Early in my Georgia Q&A, the following exchange takes place:
Q: And they speak Russian there? A: No. Q: Some other Slavic language? A: No. Q: A language even distantly related to Russian? A: Wrong again, idiot.
I intended for the Q-idiot to be asking about the native language of the Georgians, and indeed Russian is not it. However, a loyal reader pointed out to me that the question “Do they speak Russian in Georgia?” is ambiguous, and could easily be interpreted to mean “Do they speak Russian at all in Georgia?” And in that sense, the answer is yes, many Georgians do speak Russian. Georgians speak so much Russian that I (who know very little Russian) often have trouble getting them to speak to me in Georgian, no matter how much Georgian I use with them. Here is a typical exchange between me and a fruit vendor in the street:
Me: Portukhali ramdeni ari? [How much is the orange?] Vendor: [something in Russian] Me: Rogor? [What?] Vendor: [the same Russian as before] Me: Kartulad? [In Georgian?] Vendor: [the same Russian as before, but holding up five fingers and visibly irritated] Me: Ormotsdaati tetri? [Fifty cents?] Vendor: Da, [same Russian as before].
This is a common experience among non-russophone-foreigners in Georgia, but it is perhaps worse in my case because I look vaguely Slavic.
It’s easy to see why they should act like this. The Russians conquered lots of peoples over the past two hundred years, and they all used Russian to communicate not just with Russians, but also with each other. Older Georgians, who were accustomed to dealing with everyone from Armenians to Kazakhs in Russian, are unable to believe that anyone would learn their small local language. My guess is that the same is true of older people throughout the former Soviet countries.

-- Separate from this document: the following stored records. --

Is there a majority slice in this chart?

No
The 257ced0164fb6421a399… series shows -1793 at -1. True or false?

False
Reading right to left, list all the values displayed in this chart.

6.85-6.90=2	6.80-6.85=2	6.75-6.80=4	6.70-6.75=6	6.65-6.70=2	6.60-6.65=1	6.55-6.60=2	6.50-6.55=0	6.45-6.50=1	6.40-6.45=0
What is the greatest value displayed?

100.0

Georgians speak Russian with an accent. I don’t know all the features of this accent, but I do know that they often eject Russian consonants, so that Kiev, for instance, is pronounced as K’iev, with a hard, popped k. A Russian-speaking American friend told me that Georgian accents are associated with gangsters in Russia, and sound generally badass. The blogger Russophilia argues that because so many different peoples speak Russian fluently, the distinction between native and non-native speakers is insufficient. Instead, she proposes that speakers of Russian can be 1) native, 2) non-native, or 3) native, but with a non-native accent. Many Georgians probably fall into the third category. If you want to know just exactly how much Russian is used in Georgia and you have a lot of time, try reading this paper. General Stuff About Russian Russian is no longer an official language in Georgia, but it is official, co-official, or regionally official in several former Soviet countries, including Kazakhstan, Ukraine, and, notably, the “countries” of Abkhazia and South Ossetia.
Outside of the former Soviet countries, Russian is somewhat well-known in the former Warsaw Pact countries. Elsewhere in Europe, it’s not well-known.

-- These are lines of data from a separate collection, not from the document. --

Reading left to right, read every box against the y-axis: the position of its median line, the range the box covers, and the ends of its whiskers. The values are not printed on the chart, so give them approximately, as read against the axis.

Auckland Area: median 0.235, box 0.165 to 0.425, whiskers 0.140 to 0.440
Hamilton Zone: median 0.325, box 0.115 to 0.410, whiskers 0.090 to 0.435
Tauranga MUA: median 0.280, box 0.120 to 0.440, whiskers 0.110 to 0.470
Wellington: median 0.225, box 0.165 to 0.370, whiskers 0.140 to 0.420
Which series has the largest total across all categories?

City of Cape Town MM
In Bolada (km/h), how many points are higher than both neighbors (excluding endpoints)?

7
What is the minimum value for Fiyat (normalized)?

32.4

Russian is a Slavic language. Within that language family, it belongs to the East Slavic group, which also includes Ukranian and Belarusian. The other Slavic groups are West Slavic, which includes Polish and Czecho-Slovak, and South Slavic, which includes Serbo-Croatian and Bulgarian.

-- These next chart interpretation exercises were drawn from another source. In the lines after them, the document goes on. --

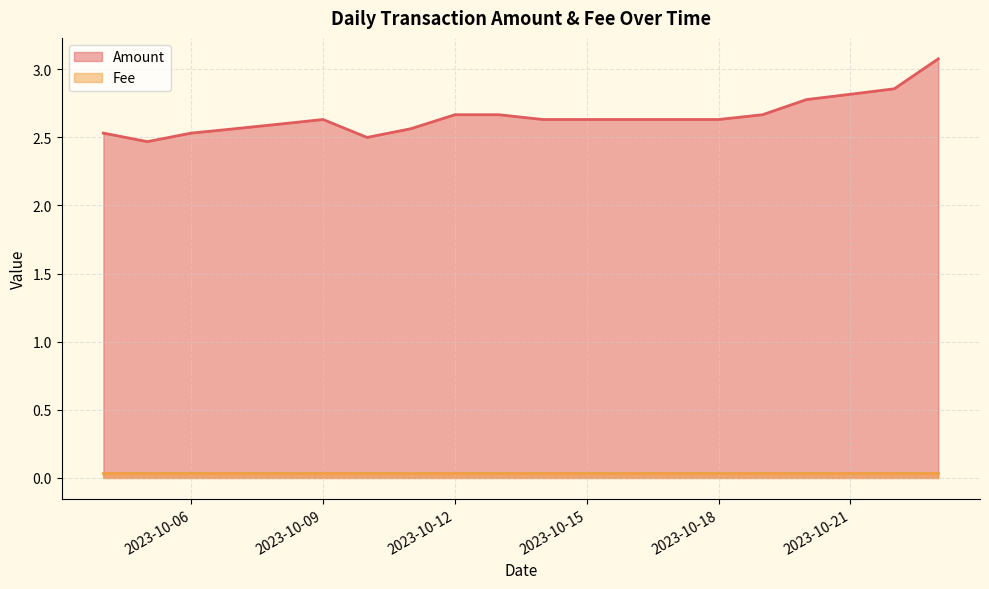

What is the value of the 7th point from the left?

2.5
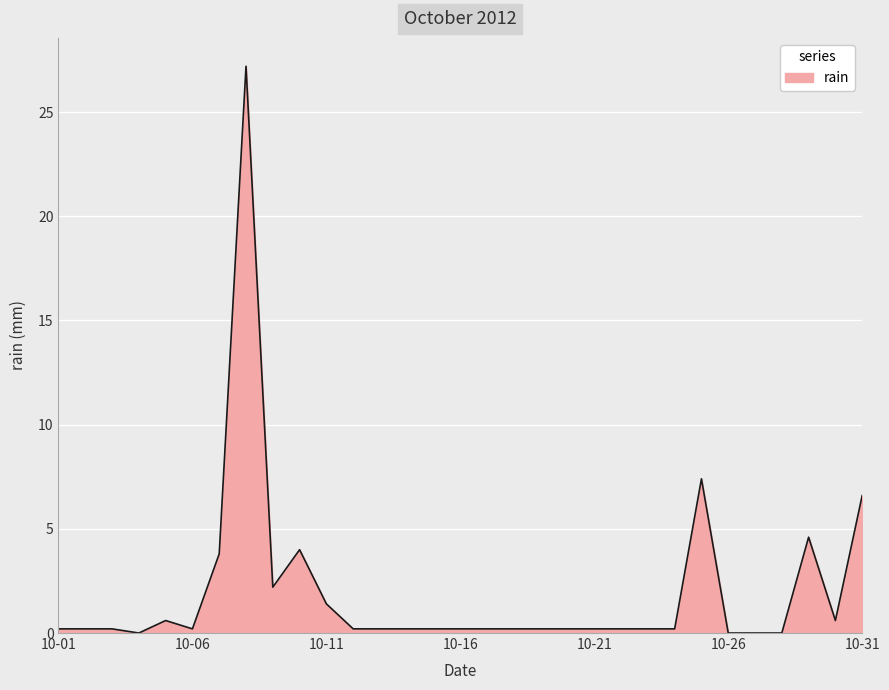

What is the greatest value displayed?

27.2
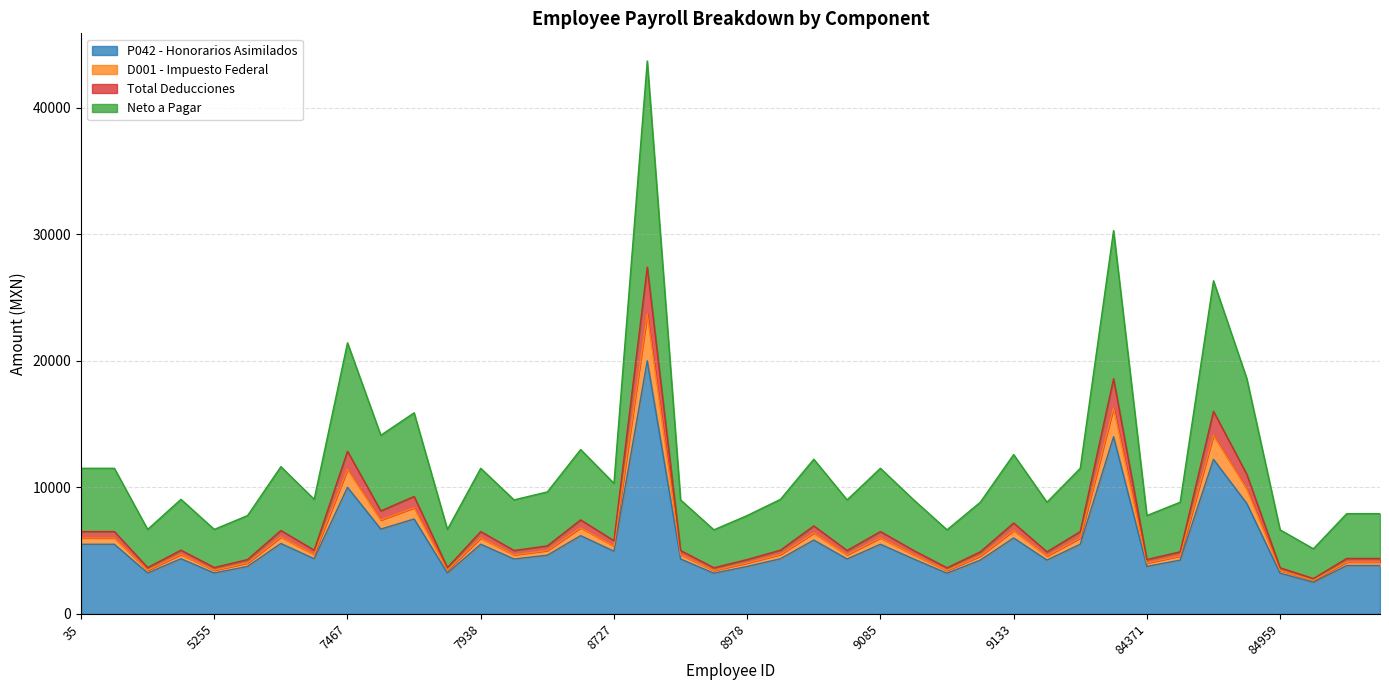

The Neto a Pagar series shows 3861.3 at 7897. True or false?

False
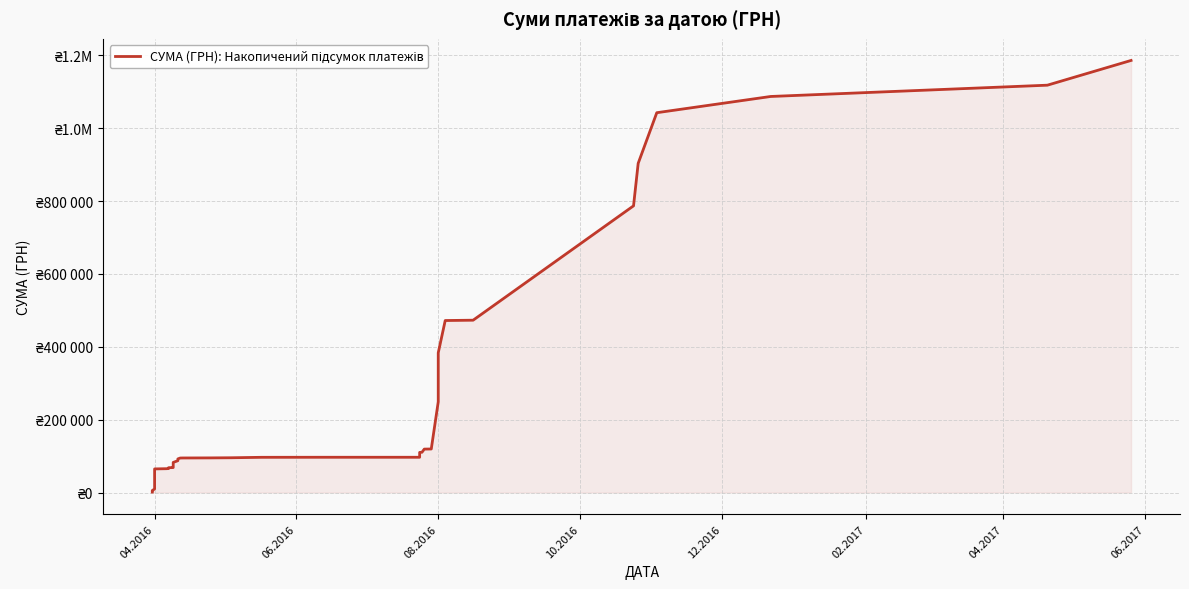

How many lines are shown in the chart?

1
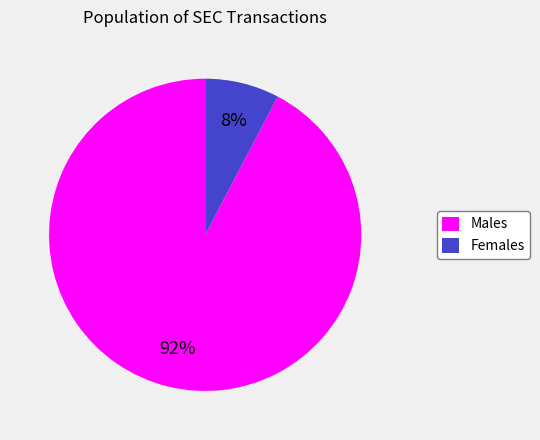

Which category has the smallest portion of the pie?

Females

Due to their history of slavery, colonialism, and unbridled expansion, Russians from different areas have historically intermingled and not been able to stay in one place for very long. Thus Russian, unlike many European languages (and Georgian), has few dialacts. (This is the same reason American English has few dialects.) Slavic languages are typically written using the Latin or Cyrillic alphabets according as whether they are the languages of Catholic or Orthodox countries. Russian is an Orthodox country, so it is written using Cyrillic.
Because of Russian influence, Cyrillic has often been used to transcribe the languages of Central Asia.
This post is sprawling like the Russian Empire, so I’ll end it here.